I am still learning tensorflow and keras, and I suspect this question has a very easy answer I'm just missing due to lack of familiarity.
I have a PrefetchDataset
object:
> print(tf_test)
$ <PrefetchDataset shapes: ((None, 99), (None,)), types: (tf.float32, tf.int64)>
...made up of features and a target. I can iterate over it using a for
loop:
> for example in tf_test:
> print(example[0].numpy())
> print(example[1].numpy())
> exit()
$ [[-0.31 -0.94 -1.12 ... 0.18 -0.27]
[-0.22 -0.54 -0.14 ... 0.33 -0.55]
[-0.60 -0.02 -1.41 ... 0.21 -0.63]
...
[-0.03 -0.91 -0.12 ... 0.77 -0.23]
[-0.76 -1.48 -0.15 ... 0.38 -0.35]
[-0.55 -0.08 -0.69 ... 0.44 -0.36]]
[0 0 1 0 1 0 0 0 1 0 1 1 0 1 0 0 0
...
0 1 1 0]
However, this is very slow. What I'd like to do is access the tensor corresponding to the class labels and turn that into a numpy array, or a list, or any sort of iterable that can be fed into scikit-learn's classification report and/or confusion matrix:
> y_pred = model.predict(tf_test)
> print(y_pred)
$ [[0.01]
[0.14]
[0.00]
...
[0.32]
[0.03]
[0.00]]
> y_pred_list = [int(x[0]) for x in y_pred] # assumes value >= 0.5 is positive prediction
> y_true = [] # what I need help with
> print(sklearn.metrics.confusion_matrix(y_true, y_pred_list)

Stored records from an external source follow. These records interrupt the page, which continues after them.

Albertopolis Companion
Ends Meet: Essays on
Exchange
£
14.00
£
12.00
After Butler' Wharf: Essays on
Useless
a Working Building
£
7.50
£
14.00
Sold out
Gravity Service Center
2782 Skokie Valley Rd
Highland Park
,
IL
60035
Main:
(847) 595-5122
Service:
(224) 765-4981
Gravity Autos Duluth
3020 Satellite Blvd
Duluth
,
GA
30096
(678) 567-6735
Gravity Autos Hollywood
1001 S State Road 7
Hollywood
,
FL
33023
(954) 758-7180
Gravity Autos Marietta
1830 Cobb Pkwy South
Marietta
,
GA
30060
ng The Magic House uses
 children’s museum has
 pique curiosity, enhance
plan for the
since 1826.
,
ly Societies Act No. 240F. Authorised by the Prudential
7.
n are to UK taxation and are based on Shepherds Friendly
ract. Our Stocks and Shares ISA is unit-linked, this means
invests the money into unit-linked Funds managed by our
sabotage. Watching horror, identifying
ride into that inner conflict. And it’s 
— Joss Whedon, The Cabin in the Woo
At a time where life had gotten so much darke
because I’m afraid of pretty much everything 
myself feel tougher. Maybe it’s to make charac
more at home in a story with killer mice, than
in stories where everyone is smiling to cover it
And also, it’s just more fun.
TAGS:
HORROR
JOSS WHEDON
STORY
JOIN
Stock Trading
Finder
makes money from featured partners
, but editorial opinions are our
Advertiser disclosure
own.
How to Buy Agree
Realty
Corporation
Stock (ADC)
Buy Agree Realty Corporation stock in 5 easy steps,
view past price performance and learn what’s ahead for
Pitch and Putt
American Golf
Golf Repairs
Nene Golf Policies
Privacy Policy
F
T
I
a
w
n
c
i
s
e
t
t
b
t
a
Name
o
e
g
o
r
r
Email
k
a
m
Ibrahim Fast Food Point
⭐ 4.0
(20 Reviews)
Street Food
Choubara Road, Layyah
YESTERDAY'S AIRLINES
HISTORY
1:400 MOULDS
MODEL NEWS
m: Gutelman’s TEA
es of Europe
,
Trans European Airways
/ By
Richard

...OR access the data such that it could be used in tensorflow's confusion matrix:
> labels = [] # what I need help with
> predictions = y_pred_list # could we just use a tensor?

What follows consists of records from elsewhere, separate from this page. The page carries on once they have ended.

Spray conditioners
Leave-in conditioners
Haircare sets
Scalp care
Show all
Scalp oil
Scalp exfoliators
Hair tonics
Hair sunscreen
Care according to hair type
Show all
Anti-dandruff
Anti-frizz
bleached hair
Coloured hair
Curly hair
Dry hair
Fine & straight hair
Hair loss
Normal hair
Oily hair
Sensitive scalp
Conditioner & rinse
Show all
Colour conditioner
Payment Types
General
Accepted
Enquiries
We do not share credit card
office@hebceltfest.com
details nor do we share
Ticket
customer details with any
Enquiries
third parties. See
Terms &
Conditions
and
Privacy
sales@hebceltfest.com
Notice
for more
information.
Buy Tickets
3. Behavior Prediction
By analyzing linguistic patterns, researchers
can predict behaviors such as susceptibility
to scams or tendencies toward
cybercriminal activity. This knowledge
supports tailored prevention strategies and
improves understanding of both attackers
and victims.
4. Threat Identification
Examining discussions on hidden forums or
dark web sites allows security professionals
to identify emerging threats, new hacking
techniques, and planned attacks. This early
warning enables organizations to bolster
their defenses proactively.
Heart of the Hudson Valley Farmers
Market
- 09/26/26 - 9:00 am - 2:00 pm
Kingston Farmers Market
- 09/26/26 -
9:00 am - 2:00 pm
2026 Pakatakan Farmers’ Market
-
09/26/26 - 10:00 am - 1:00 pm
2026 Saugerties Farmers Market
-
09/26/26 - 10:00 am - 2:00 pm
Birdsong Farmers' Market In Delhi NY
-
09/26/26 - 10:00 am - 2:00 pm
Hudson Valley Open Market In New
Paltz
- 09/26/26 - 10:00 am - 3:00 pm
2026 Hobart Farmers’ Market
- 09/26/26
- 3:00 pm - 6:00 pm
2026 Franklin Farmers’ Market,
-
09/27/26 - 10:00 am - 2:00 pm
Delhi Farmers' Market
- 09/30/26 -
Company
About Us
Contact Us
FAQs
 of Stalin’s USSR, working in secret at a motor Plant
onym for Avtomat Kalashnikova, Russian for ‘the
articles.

> print(tf.math.confusion_matrix(labels, predictions)
In both cases, the general ability to grab the target data from the original object in a manner that isn't computationally expensive would be very helpful (and might help with my underlying intuitions re: tensorflow and keras).

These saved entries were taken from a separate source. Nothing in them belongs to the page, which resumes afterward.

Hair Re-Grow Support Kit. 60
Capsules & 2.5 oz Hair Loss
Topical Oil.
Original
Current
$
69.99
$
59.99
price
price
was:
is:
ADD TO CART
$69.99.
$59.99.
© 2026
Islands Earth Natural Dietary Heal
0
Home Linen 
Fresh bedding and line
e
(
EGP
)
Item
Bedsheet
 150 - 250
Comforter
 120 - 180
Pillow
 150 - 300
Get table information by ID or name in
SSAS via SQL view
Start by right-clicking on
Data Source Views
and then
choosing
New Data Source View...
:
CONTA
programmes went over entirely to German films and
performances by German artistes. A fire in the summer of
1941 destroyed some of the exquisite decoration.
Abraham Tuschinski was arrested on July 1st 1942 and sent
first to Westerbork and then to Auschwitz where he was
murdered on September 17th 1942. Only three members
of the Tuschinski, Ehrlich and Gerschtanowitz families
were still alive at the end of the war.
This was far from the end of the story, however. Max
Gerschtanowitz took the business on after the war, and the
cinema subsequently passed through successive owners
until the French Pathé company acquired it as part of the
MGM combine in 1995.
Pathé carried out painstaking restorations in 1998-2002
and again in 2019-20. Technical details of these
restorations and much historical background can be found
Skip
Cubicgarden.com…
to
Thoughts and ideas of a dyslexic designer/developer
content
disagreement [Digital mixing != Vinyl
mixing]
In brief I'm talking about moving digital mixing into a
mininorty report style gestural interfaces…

Any advice would be greatly appreciated.
You can convert it to a list with list(ds)
and then recompile it as a normal Dataset with tf.data.Dataset.from_tensor_slices(list(ds))
. From there your nightmare begins again but at least it's a nightmare that other people have had before.
Note that for more complex datasets (e.g. nested dictionaries) you will need more preprocessing after calling list(ds)
, but this should work for the example you asked about.
This is far from a satisfying answer but unfortunately the class is entirely undocumented and none of the standard Dataset tricks work.